スナイドがロロの足元に差し掛かった瞬間、
ロロの両足がスナイドの足を挟み込み、
スナイドはそのまま引き倒された。

スナイドはすかさず起き上がり、
ロロから間合いを取るため後ろに飛んだ。

だが、間合いを詰めるために飛んだロロのほうが早かった。

ロロはスナイドの顔の前でにやりと笑った。

ロロ「ノロマ」

ロロの拳がミシリと音を立て、スナイドの腹部にめり込んだ。

スナイド「ガハッ!!」

スナイドはそのまま崩れ落ちた。

息が、できない。

ロロの拳は的確に急所に命中していた。

スナイド(この男…)



スナイドはロロをにらみつけた。

スナイド(油断した…
     "グッドナイトキス"受けて、こんなに動ける男、今までいやしなかったよ。
     こいつがAクラスの賞金首なんてありえない!)
     
ロロはニヤリとスナイドを見下した。

ロロ「おれのパラダイスは誰にも壊させねぇ」

ロロの狂った笑みを、スナイドはただ見つめた。

スナイド(大事なモンのために、
     精神が肉体を凌駕した。)

スナイドは「訂正」とつぶやいた。

スナイド「やっぱ、背ェ以外は似てる」

ロロ「辞世の句はソイツでいいな」

スナイドは溜息をついた。

スナイド「あーあ」


雪が舞い始めた。

…普通に書けばよかった。。。スナイドイメージ画




その日、トランプに衝撃が走った。

「スナイド元中佐がやられた!」

「Aクラスの賞金首だぜ!?
 ありえねぇ!」

すぐさまキング、ジョーカーによるハイレベルミーティングが開催させた。

カグヤ「ハンターズがSクラスに引き上げるまで、待ってはいられない。」

リケ「確かに。
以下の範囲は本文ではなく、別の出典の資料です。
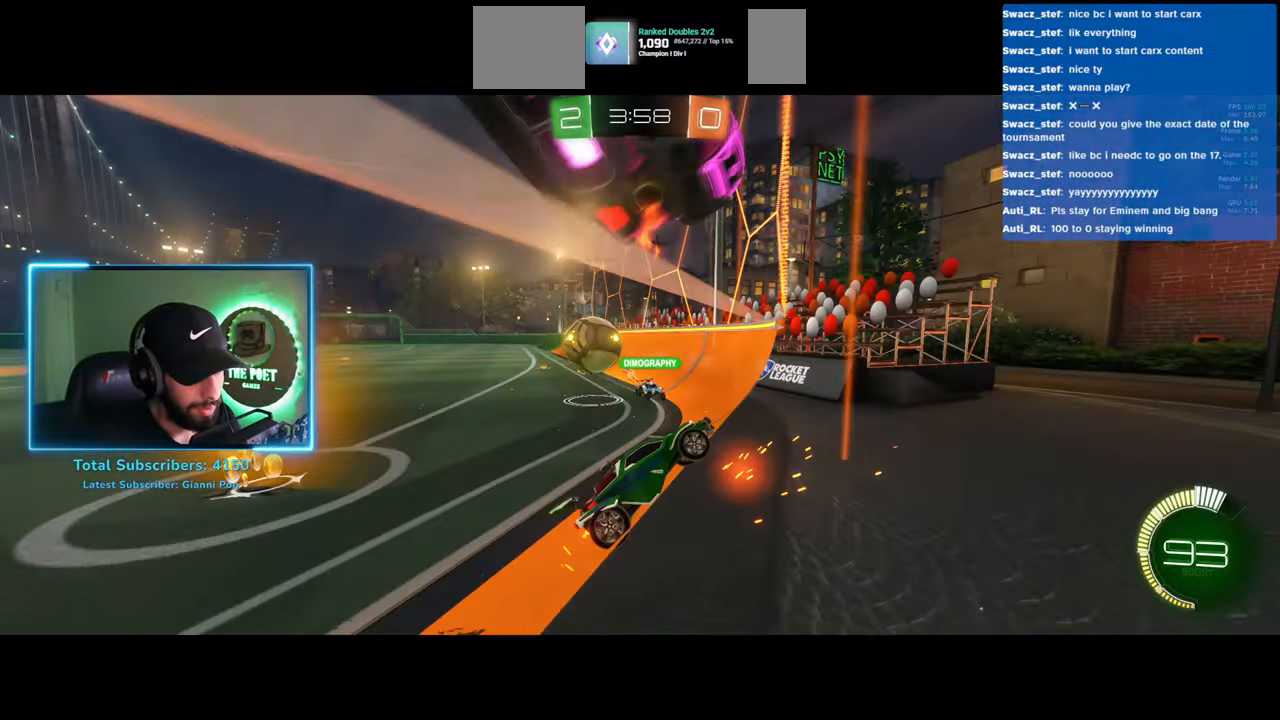
{"keys": ["a", "w"], "mouse": [], "events": []}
あのスナイドさんが敵わないなんて、かなりの危険人物ですよ」

ジョーカー「トランプの案件対象とする声明を出しておこう。
      本件はハートに任せてよいな?」

カグヤ「はい」



リシュリュー「トウジロウ!」

日も落ちかけ、
だが、煌々と明かりのついた本部を背に、
財布一つでどこかに出かけようとするトウジロウを、
リシュリューは呼びとめた。

トウジロウは振り返らなかった。

リシュリュー「スナイドの件だけど…」

トウジロウ「アイツが自分で首突っ込んだ世界や。
      いつかこうなることくらい、アイツが一番わかっとったハズや」
      
リシュリュー「…飲みに行くの?付き合うわ」

トウジロウは背を向けたまま、手をヒラヒラと振った。

トウジロウ「一人で飲みたいねん」

リシュリューは去りゆくトウジロウの背中を、見えなくなるまで見つめていた。


リシュリュー「…スナイド…どうかあなたが最後に思い浮かんだのが、
       彼の姿でありませんように…」

リシュリューはポツリと「ごめんね」と付け足し、
仕事に戻った。


数日後、ジョーカーが出したトランプの声明にせかされるように、
ハンターズは情報の更新を行った。